Testo selezionato:
::::
Una nota a parte deve essere sottolineata per chi resta. Per le persone care perdere una persona per suicidio è un trauma. Il dolore per questo tipo di perdita sembrerebbe avere delle caratteristiche specifiche. Si tratta di una morte inaspettata, violenta e traumatica: lascia i sopravvissuti con la costante domanda se si potesse fare qualcosa di più o di diverso per evitare la tragedia. I familiari e gli amici attorno in un certo senso ereditano il dolore psichico insopportabile provato dal defunto, quando ancora era in vita. Un altro grande problema legato a questo gesto estremo è lo stigma: si riducono i contatti sociali, il silenzio pervade fuori e dentro la famiglia e la sofferenza viene negata in circostanze comuni, quasi il dolore forte facesse da barriera per chi non osa avvicinarsi. Perdere un caro per suicidio significa provare il vissuto di vuoto che egli lascia nelle varie attività di tutti, priva degli affetti, di creatività e di quello che può apportare vita: ne sono colpiti non solo le famiglie direttamente collegate, ma l’intera comunità e società.
::::
Consegna: Nel testo sulla perdita di una persona cara per suicidio, quale altro grande problema si indica come legato a questo gesto estremo?

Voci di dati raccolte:
::::
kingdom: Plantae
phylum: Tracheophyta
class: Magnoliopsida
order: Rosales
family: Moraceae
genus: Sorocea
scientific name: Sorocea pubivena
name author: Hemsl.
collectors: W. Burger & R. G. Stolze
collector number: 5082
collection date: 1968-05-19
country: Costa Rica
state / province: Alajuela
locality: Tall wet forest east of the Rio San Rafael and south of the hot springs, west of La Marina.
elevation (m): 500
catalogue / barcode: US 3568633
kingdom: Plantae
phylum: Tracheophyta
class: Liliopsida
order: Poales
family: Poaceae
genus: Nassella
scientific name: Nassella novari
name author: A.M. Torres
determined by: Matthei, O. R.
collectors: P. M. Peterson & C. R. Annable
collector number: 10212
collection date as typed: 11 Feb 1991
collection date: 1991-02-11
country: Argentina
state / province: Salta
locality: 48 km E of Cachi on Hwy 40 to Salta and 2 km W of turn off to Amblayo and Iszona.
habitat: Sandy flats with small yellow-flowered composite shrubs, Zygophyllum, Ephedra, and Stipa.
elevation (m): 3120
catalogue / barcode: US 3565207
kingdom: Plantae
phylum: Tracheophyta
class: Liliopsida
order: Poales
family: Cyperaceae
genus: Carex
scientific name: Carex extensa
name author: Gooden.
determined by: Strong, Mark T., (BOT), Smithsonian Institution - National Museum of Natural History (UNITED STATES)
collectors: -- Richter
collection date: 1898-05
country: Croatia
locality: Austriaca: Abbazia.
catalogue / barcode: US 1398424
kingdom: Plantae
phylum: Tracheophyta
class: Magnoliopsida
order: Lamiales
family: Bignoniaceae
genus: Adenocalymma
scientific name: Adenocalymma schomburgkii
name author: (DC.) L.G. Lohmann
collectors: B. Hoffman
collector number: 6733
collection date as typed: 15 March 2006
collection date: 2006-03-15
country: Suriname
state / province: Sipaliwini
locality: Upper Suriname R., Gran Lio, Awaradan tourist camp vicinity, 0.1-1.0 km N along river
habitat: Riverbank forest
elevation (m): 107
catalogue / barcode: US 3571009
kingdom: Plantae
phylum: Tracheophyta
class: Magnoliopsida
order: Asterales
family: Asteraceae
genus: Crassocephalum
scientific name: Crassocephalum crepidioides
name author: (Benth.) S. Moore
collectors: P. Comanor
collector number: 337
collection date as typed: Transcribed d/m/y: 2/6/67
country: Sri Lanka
::::
Spazio risposta: Lo stigma.